🤖 AI Summary
To address core challenges in long-context compression for large language models—including structural distortion, positional drift, loss of fine-grained information, and poor compatibility with closed-source APIs—this paper proposes an explicit structured compression framework based on Elementary Discourse Units (EDUs). Methodologically, it introduces a novel “structure-first, then-select” paradigm: EDUs are first parsed via source-position-anchored discourse parsing to construct a dependency-aware relation tree; subsequently, query-relevant subtrees are selected and linearized. Key technical components include the LingoEDU parser, a lightweight EDU ranking module, and source-aligned structural modeling. Contributions are threefold: (1) StructBench, the first human-annotated benchmark explicitly designed for structural understanding in compression; (2) state-of-the-art EDU structure prediction performance; and (3) significant improvements over mainstream compression methods on long-document QA and Deep Search tasks—achieving both higher accuracy and reduced computational overhead.
📝 Abstract
Managing extensive context remains a critical bottleneck for Large Language Models (LLMs), particularly in applications like long-document question answering and autonomous agents where lengthy inputs incur high computational costs and introduce noise.

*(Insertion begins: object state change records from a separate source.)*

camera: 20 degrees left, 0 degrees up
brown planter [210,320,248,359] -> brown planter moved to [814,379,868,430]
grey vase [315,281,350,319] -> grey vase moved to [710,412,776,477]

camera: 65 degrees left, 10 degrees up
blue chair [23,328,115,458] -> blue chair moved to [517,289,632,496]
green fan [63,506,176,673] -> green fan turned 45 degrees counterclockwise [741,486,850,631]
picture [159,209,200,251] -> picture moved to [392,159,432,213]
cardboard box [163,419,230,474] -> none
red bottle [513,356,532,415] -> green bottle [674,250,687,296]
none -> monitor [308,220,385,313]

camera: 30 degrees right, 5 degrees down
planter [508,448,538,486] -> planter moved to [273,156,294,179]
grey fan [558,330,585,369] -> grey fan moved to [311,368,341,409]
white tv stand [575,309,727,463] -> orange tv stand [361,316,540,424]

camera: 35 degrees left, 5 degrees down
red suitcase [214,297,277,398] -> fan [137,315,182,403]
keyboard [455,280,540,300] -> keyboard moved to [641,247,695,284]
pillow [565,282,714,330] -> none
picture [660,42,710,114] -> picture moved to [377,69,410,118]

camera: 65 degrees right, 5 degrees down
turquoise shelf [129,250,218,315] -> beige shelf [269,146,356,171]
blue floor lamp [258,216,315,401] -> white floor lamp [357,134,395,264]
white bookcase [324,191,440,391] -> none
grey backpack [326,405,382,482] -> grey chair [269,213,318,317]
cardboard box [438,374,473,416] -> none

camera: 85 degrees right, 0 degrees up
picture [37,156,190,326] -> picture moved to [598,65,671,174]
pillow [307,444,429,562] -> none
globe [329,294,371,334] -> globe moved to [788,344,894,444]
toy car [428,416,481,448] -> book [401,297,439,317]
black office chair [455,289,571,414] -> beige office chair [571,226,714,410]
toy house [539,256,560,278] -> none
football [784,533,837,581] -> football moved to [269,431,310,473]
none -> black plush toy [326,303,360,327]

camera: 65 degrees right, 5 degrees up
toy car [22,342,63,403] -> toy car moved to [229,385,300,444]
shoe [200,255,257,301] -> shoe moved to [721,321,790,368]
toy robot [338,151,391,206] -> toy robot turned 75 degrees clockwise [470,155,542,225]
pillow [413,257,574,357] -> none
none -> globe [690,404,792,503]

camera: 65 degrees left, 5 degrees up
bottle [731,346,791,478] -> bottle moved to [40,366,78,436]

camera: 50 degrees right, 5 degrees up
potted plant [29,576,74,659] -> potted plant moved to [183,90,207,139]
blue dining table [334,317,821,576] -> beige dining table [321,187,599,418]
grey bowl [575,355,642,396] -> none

Existing compression techniques often disrupt local coherence through discrete token removal or rely on implicit latent encoding that suffers from positional bias and incompatibility with closed-source APIs. To address these limitations, we introduce the EDU-based Context Compressor, a novel explicit compression framework designed to preserve both global structure and fine-grained details. Our approach reformulates context compression as a structure-then-select process. First, our LingoEDU transforms linear text into a structural relation tree of Elementary Discourse Units (EDUs) which are anchored strictly to source indices to eliminate hallucination. Second, a lightweight ranking module selects query-relevant sub-trees for linearization. To rigorously evaluate structural understanding, we release StructBench, a manually annotated dataset of 248 diverse documents. Empirical results demonstrate that our method achieves state-of-the-art structural prediction accuracy and significantly outperforms frontier LLMs while reducing costs. Furthermore, our structure-aware compression substantially enhances performance across downstream tasks ranging from long-context tasks to complex Deep Search scenarios.